On May 15th, a court in Saudi Arabia found three dissidents guilty of sowing dissent, disobeying Saudi Arabia's rulers, and sedition. Ali al-Dimeeni was sentenced to nine years, Abdullah al-Hamed to seven years, and Matrouk al-Faleh to six years in prison.
The three men were among thirteen people arrested in several Saudi cities in 2004. They had circulated a petition calling for a constitutional monarchy with an elected parliament, and signaled their intention to form an independent human rights organization. The Saudi government released ten of the detainees after compelling them to sign an agreement that they would cease their public petitioning. According to Human Rights Watch, Ali al-Dimeeni, Abdullah al-Hamed, and Matrouk al-Faleh refused to sign the agreement and were kept in prison.
Human rights groups have condemned the sentences handed down against the three Saudi dissidents. Ibrahim al-Mugaiteeb heads an independent Saudi group, Human Rights First. He said the sentences were "too harsh" and "very unfortunate." "There is no logic behind them," he told the Associated Press news service. "This is a farce."
Leah Whitson is executive director of Human Rights Watch's Middle East and North Africa Division. She called the sentences "brutal" and said the Saudi authorities "are trampling on the right to free speech." "For all its talk of democratic reforms," she said, "the Saudi government is imposing long prison terms on those who call for peaceful political change."
The U.S. State Department's latest human rights report says that Saudi Arabia's human rights record remains "poor overall with continuing serious problems, despite some progress." Saudi Arabia is a monarchy without elected representative institutions or political parties, and Saudi citizens do not have the right to change their government. A series of recent municipal elections in Saudi Arabia were the first elections in the kingdom in more than three decades. Yet despite this step forward, women were not permitted to participate and political parties remain outlawed in Saudi Arabia.

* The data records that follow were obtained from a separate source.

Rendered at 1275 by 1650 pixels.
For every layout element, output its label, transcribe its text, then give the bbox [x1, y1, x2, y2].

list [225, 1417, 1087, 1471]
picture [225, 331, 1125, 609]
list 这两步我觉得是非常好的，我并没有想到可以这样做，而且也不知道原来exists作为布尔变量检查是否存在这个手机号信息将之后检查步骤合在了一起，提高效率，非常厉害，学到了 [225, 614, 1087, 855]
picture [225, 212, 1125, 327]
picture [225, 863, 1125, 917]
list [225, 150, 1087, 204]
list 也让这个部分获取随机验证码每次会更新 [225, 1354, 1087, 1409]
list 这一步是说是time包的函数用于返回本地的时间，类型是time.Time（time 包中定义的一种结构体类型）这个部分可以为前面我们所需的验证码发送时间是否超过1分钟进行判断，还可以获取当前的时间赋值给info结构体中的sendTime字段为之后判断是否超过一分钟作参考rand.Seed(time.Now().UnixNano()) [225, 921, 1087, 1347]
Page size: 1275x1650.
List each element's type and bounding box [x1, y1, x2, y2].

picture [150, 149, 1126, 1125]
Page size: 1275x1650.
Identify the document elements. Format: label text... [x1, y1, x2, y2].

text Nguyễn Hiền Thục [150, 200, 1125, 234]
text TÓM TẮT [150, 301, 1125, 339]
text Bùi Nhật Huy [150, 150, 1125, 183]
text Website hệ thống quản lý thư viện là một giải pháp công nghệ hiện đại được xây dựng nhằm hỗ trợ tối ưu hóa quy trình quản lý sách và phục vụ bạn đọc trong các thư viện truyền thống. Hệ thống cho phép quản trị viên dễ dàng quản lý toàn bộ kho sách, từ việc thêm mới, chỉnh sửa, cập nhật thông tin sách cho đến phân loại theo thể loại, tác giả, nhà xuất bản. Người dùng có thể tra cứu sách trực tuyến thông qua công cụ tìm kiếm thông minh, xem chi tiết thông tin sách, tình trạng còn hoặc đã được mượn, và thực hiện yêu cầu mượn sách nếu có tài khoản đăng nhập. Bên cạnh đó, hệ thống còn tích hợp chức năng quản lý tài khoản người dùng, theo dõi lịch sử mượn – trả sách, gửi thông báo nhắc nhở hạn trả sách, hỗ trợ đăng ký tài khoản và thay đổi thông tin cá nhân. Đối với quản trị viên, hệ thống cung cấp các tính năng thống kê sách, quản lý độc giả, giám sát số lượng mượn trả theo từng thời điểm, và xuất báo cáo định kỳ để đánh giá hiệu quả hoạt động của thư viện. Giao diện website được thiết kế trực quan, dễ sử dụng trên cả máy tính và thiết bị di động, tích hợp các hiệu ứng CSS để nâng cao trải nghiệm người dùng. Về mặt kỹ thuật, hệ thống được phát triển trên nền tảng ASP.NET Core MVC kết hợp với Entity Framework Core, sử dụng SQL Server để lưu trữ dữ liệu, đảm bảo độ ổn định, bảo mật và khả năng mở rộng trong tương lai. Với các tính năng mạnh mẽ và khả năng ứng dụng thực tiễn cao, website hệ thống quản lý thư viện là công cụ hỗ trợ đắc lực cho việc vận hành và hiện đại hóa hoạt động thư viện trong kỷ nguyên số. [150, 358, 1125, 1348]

President George W. Bush has said that rights "are secured by free dissent and the participation of the governed." The United States, he said, will "encourage reform in other governments by making clear that success in our relations will require the decent treatment of their own people." "In the long run," Mr. Bush said, "there is no justice without freedom, and there can be no human rights without human liberty."
The preceding was an editorial reflecting the views of the United States government.